━━ Records provided ━━

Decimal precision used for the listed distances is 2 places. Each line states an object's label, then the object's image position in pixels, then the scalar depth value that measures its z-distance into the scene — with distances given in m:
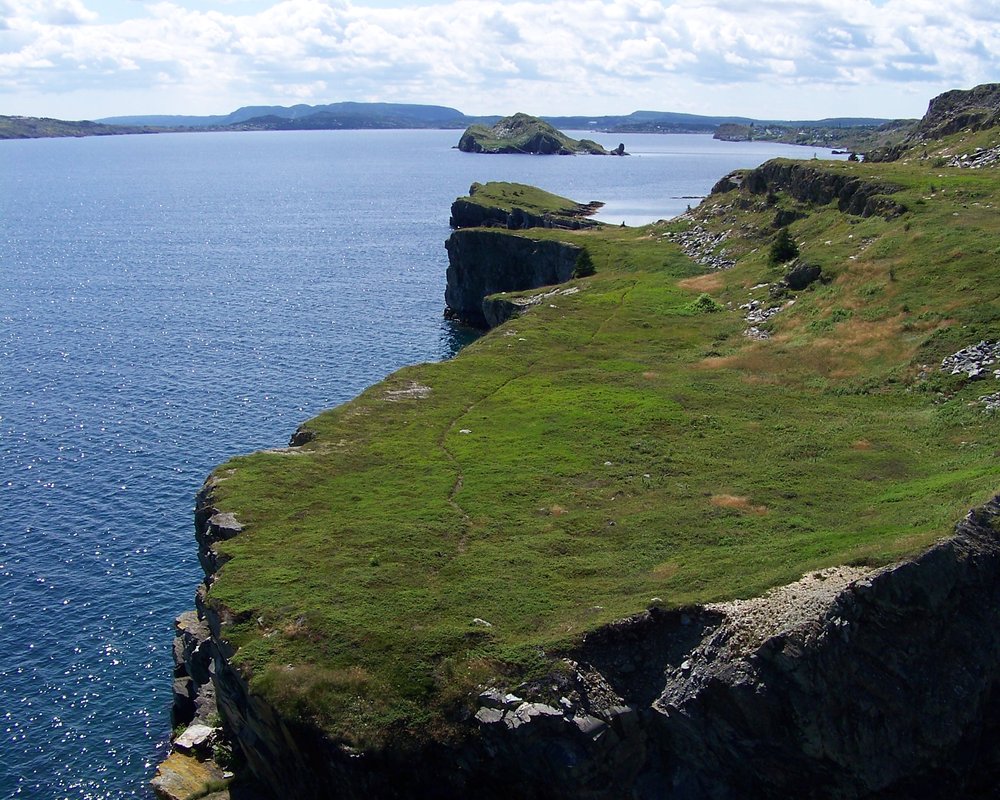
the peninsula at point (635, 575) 33.34
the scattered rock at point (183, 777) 39.97
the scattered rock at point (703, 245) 111.88
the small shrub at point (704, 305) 90.06
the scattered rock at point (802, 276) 84.86
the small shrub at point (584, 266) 119.19
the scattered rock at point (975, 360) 58.34
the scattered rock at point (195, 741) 43.03
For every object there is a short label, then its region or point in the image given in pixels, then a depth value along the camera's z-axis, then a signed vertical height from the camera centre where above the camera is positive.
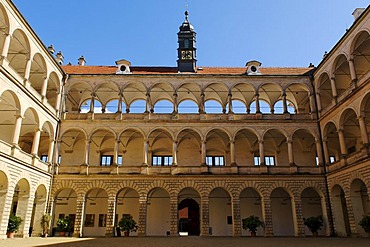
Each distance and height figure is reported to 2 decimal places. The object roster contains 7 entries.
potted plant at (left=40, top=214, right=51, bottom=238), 19.62 +0.27
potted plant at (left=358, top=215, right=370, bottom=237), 16.80 +0.20
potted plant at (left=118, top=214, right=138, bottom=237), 20.36 +0.19
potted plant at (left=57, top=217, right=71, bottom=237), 20.44 +0.18
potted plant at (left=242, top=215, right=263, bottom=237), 20.58 +0.22
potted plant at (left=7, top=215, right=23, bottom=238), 16.75 +0.14
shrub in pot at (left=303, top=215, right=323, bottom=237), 20.53 +0.20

━━━

Find and count the lines of the data that include the string "point", and report that figure by itself.

9